Thursday, July 9, 2009

All Roads Lead to Libertarianism, Even in Comics


You may recall that I set out to buy The Case for Big Government, having promised the author, economist Jeff Madrick, I’d read it — and on my first Barnes & Noble foray to find it instead found and bought The Forbidden Apple by Kat Long, which later turned out to cite me in an endnote.

Well, once more I set out honestly intending to expand my horizons — planning for some time now what graphic novel or comics anthology to buy with the $20 of credit I’ll have left over at Midtown Comics after I buy my final comic book, Legion of Three Worlds #5, on July 22.  I decided I would not buy a graphic novel with superheroes or sci-fi — nor anything from DC or Marvel, nor anything by a writer I’d read before.

I applied these criteria to Time magazine’s list of what it regards as the Ten Best Graphic Novels of all time, deciding that it was about as good a filter as any, and that left me with three options:

Ed the Happy Clown by Chester Brown (a libertarian Canadian, despite everything I said about Canada in blog entries one week ago today)

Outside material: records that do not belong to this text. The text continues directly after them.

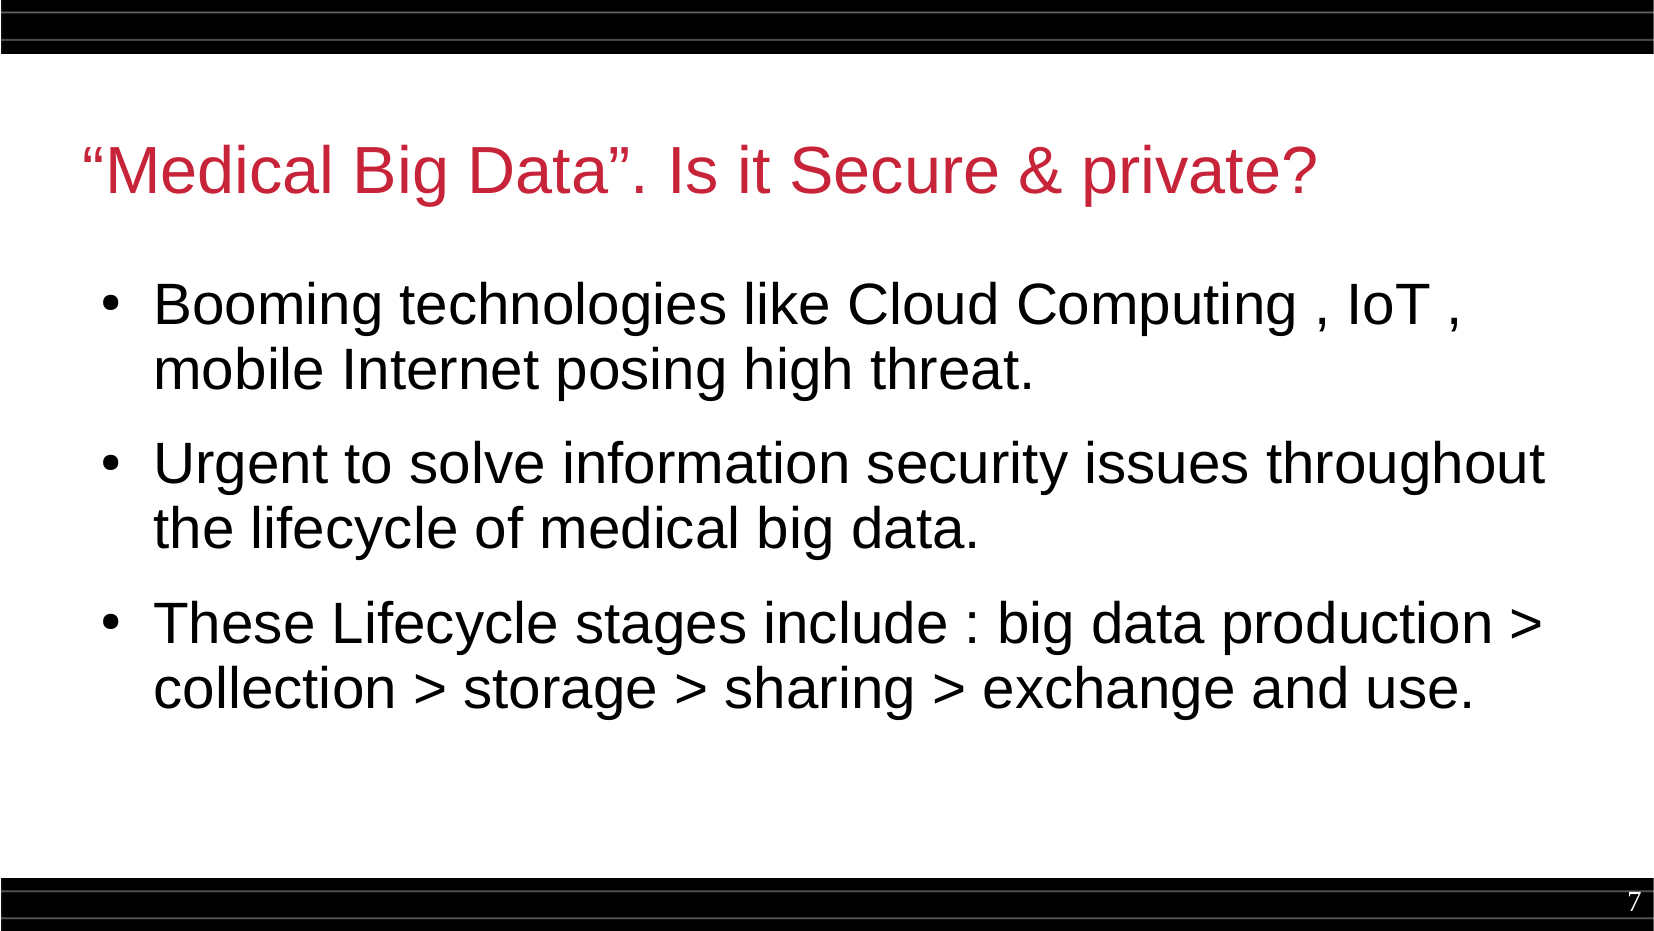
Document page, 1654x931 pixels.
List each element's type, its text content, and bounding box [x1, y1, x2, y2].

picture [1, 878, 1654, 931]
list Booming technologies like Cloud Computing , IoT , mobile Internet posing high threat. Urgent to solve information security issues throughout the lifecycle of medical big data. These Lifecycle stages include : big data production > collection > storage > sharing > exchange and use. [82, 271, 1571, 758]
picture [1, 0, 1654, 54]
title “Medical Big Data”. Is it Secure & private? [82, 92, 1571, 249]
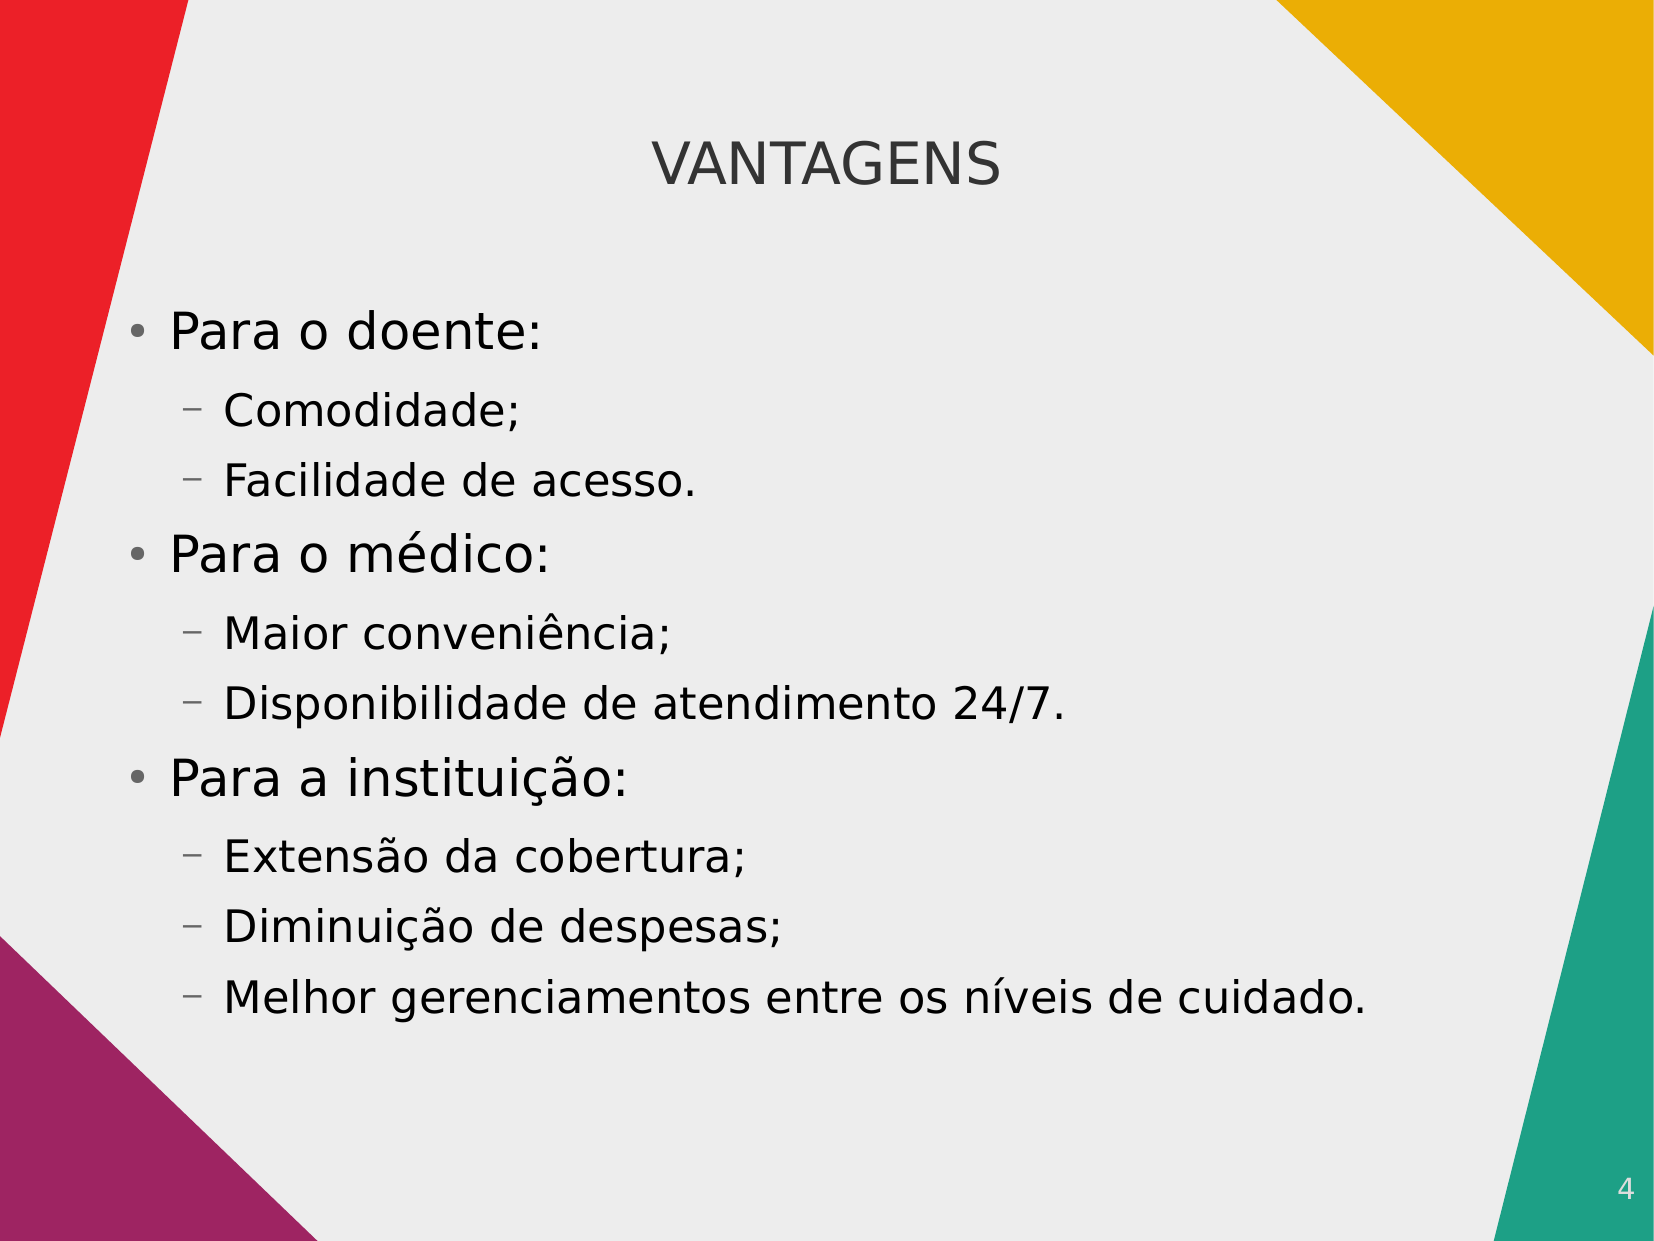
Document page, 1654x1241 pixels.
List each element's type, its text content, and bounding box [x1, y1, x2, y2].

list Para o doente: Comodidade; Facilidade de acesso. Para o médico: Maior conveniência; Disponibilidade de atendimento 24/7. Para a instituição: Extensão da cobertura; Diminuição de despesas; Melhor gerenciamentos entre os níveis de cuidado. [114, 302, 1539, 1033]
title VANTAGENS [114, 59, 1539, 271]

Blankets by Craig Thompson (Christianity vs. secularism in a romantic context, which sounds relevant somehow)

Boulevard of Broken Dreams by Kim Deitch (a hallucinated cat vs. an animator’s sanity)

I would have been tempted to ditch these (and my criteria) to get the latest from brilliant Bryan Talbot (who wrote my favorite comics miniseries of all time, The Adventures of Luther Arkwright), a steampunk crime thriller with talking animals called Grandeville, but it’s not out until November, and I need to finish up this comics-buying thing this month to avoid being a forty-year-old comics-reader.

So, speaking of the unstoppable progress of time, I went into Midtown Comics yesterday to make my penultimate paying comics acquisition — the death-themed Green Lantern #43 (about how Black Hand, first member of the zombie Black Lantern Corps, got his start as a death-obsessed child doing taxidermy, always a warning sign) and the equally death-themed All-Star Superman #1 (reprint) written by Grant Morrison (about an aging and resentful Lex Luthor deciding to take the seemingly immortal Superman out once and for all).

But get this: I’m carrying my copy of The Case for Big Government (a hardcover, despite the author, apparently erroneously, telling me it’s out in paperback), and the Midtown Comics clerk, for the first time ever, asks what I’m reading, so I tell him, adding cautiously (since it’s New York and the population is literally about 83% Democrat) that I don’t expect to agree with it.  To my surprise, he says, “I don’t like big government either” — and recommends that I get Pete Bagge’s new anthology of his libertarian comics from Reason, Everybody Is Stupid Except for Me.  And so now that simply has to be the thing I get with my $20 credit, with all apologies to the other contestants.

P.S. Oddly enough, I also now recall that when, slightly tipsy, I went to a comics shop after seeing the author of The Case for Big Government speak (the night he asked me to read the book), the one libertarian-sounding guy in the audience besides me (he was actually a Republican) popped up in the comics shop as well.  A mysteriously related constellation of mental patterns is clearly at work — all leading inexorably to one grand unified truth.


Bill R said...

A review of “The Case for Big Government”

Todd Seavey said...

I think this is the first time David Gordon has been mentioned on this blog, which is a terrible oversight, obviously — and his relentless and sometimes hilarious nitpicking-but-correct style should be a model for clear thinkers everywhere.

I haven’t finished _The Case for Big Government_ yet but had already thought to myself “I have a feeling I’m going to have to use the phrase _post hoc ergo propter hoc_.” Gordon has beaten me to it — and if people really took his review to heart, support for government would evaporate, along with most colleges’ econ departments and the career of Paul Krugman, the NYT psychohistorian.

While it crosses my mind, though, on matters not as easily amenable to econ theorizing, such as the social side effects of immigration, some of the Mises Institute crowd (prone to oppose immigration for paleo reasons) might want to at least delve into stats long enough to mull over observations like this:

Bill R said...

I’m mostly on the Walter Block side of the immigration debate (

I also don’t buy the cultural critiques. I do have a concern about voting patterns and general border security. We do currently live in a social democracy where the only restraint is a general aversion, based on history and self interest, to Euro-style big government. An aversion typically not shared by those with lower income…which make up the bulk of current immigrants.

On immigration if I had my way a decent political compromise could be a flat “entry fee” for a green card to deter free loaders and capture part of the “coyote” black market as a source of revenue (with a larger cuts in other taxes of course). Also strict enforcement of the various resident alien clauses i.e. commit a felony…get deported. And passing an English citizenship test for voting privileges.

Not perfect but a decent compromise without a whole lot of micromanagement.